Hari telah berganti, sang surya kembali menghangatkan semesta dengan cahayanya, hari itu Ali bertekad ingin menyudahi rasa bersalahnya walau ia sendiri tak tau bagaimana caranya, saat itu yang Ali fikirkan ia hanya ingin bertemu dengan Viga.
Ali berjalan cepat melewati koridor suasana kampus cukup sepi tak terlalu banyak mahasiswa, namun ia cukup sulit menemukan Viga terlebih sedari malam Viga sendiri tak bisa dihubungi, ia lalu bergegas menuju ruang kelasnya namun sesampainya didepan kelas ia justru melihat Aprilia disana, mengingat kejadian semalam untuk pertama kalinya Ali enggan bertemu dengan Aprilia, Ali rasa ia perlu menjaga jarak dengan Aprilia.
Ali menyadari sikapnya perlahan merubah Aprilia menjadi tidak baik, dalam benaknya saat itu Ali hanya ingin bertemu dan berbicara dengan Viga walau Ali sendiri tak tau apa yang harus ia bicarakan, yang jelas rasa bersalah ini membuat perasaannya semakin kacau.
Ali tau Viga tidak ada dikelas namun ia tak menyerah melanjutkan pencarian langkahnya lalu tertuju pada satu tempat yang menjadi favorite mahasiswa tingkat akhir yakni Perpustakaan, semenjak dipusingkan dengan tugas skripsi Viga selalu rajin menghabiskan waktunya bersama Khadijah di Perpustakaan.
Kakinya melangkah memasuki ruang perpustakaan, ia menyusuri setiap sudutnya, memeriksa setiap orang yang hadir namun ia masih tak menemukan Viga, Ali menghela nafas panjang berfikir sejenak kemanakah Viga, ia memeriksa jam ditangannya waktu menunjukan pukul 11.00 siang.
“Ali,” Seseorang menyapa.
“Eh Khadijah lo disini?” Tanyanya,
“Iyah li, kamu tumben disini.”
“Iyah gue mau cari referensi nih.
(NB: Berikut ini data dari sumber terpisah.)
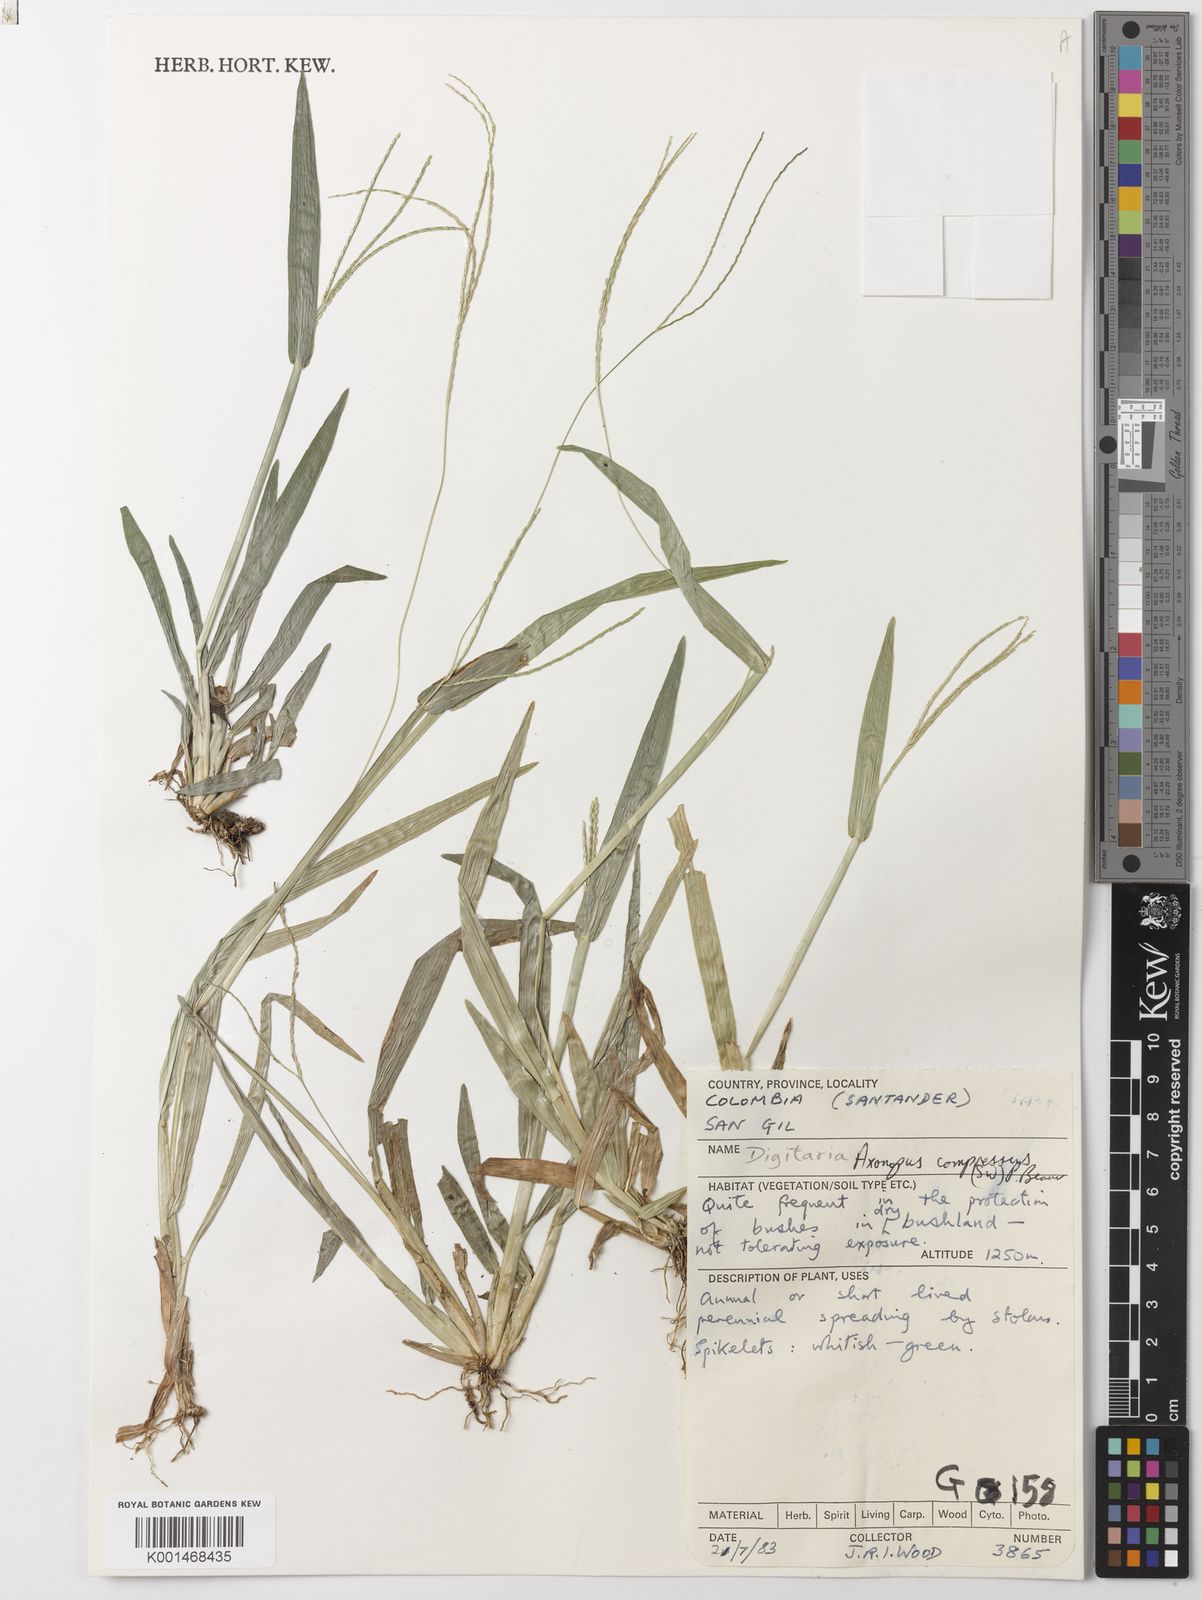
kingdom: Plantae
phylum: Tracheophyta
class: Liliopsida
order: Poales
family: Poaceae
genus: Axonopus
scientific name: Axonopus compressus
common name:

Lo sendirian Khadijah?” Ali celingukan kesana kemari memastikan biasanya dimana Khadijah disana ada Viga.
“Tadi sih sama Viga, tapi dia baru aja otw ke masjid.”
“Oh, ketemu sama Vikra yah?” Ali nampak tak suka,
“Kenapa jadi Vikra, Ya ke Masjid itu pasti buat ibadah li.”
“Ya biasanya kan mereka suka ketemu disana, lagian jam segini ibadah apa belum waktu sholat juga.” Khadijah tersenyum
“Sebentar lagi kan adzan Dzuhur li, Kebetulan tadi Viga kebelet jadi dia duluan, ini aku mau nyusul.”
“Ouh gitu,”
“Kamu, Cemburu li?”
“Emang gue kaya yang cemburu?”
“Iyah,” Khadijah tersenyum.
“Ya gak lah Viga itu sahabat gue.”
“Status sahabat bukan berarti gak boleh saling jatuh cinta kan.”
“Ya masa iyah gue suka sama sahabat gue sendiri.”
“Ya kenapa enggak, yang aku tau nih gak ada laki-laki dan perempuan gak mungkin bersahabat kecuali ada rasa rasa yang menguji diantara mereka, bisa aja kan kamu gak sadar.”
“Jadi maksud lo ada kemungkinan kita saling suka gitu?” Khadijah mengangguk.
“Kalau menurut aku, kamu hanya harus lebih peka sama hati kamu li, jangan-jangan selama ini kamu gak sadar siapa yang kamu suka.” Ucapnya.
“Yang gue suka ya Aprilia lah, diakan pacar gue.”
“Ya kalau gitu seharusnya gak ada masalah buat kamu, kalau akhirnya Viga dan Vikra taaruf bahkan menikah.” Ucap Khadijah, hati Ali kembali terhentak.
Khadijah benar seharusnya tak ada masalah jika Viga danVikra akhirnya menikah, namun entah mengapa Ali justru merasa tidak rela.
“Aku duluan ya mau nyusul Viga.” Khadijah tersenyum, lalu melangkah pergi meninggalkan Ali.
Cukup lama Ali terdiam diperpustakaan, tak lama terdengar suara kumandang Adzan Ali teringat Viga ada disana, ia lalu memutuskan untuk pergi ke masjid.
Sesampainya di masjid Äli melihat banyak mahasiswa disana, Masjid memang akan selalu ramai dijam-jam sholat, Ali melangkah memasuki pelataran masjid, sejenak ia melihat ke shaf wanita dan yah matanya mendapati Viga disana, Ali menghela nafas menyadari ada debaran didalam dadanya.
“Li,” Seseorang berseru membuat Ali tereksiap, dan ia mendapati Vikra dihadapanya.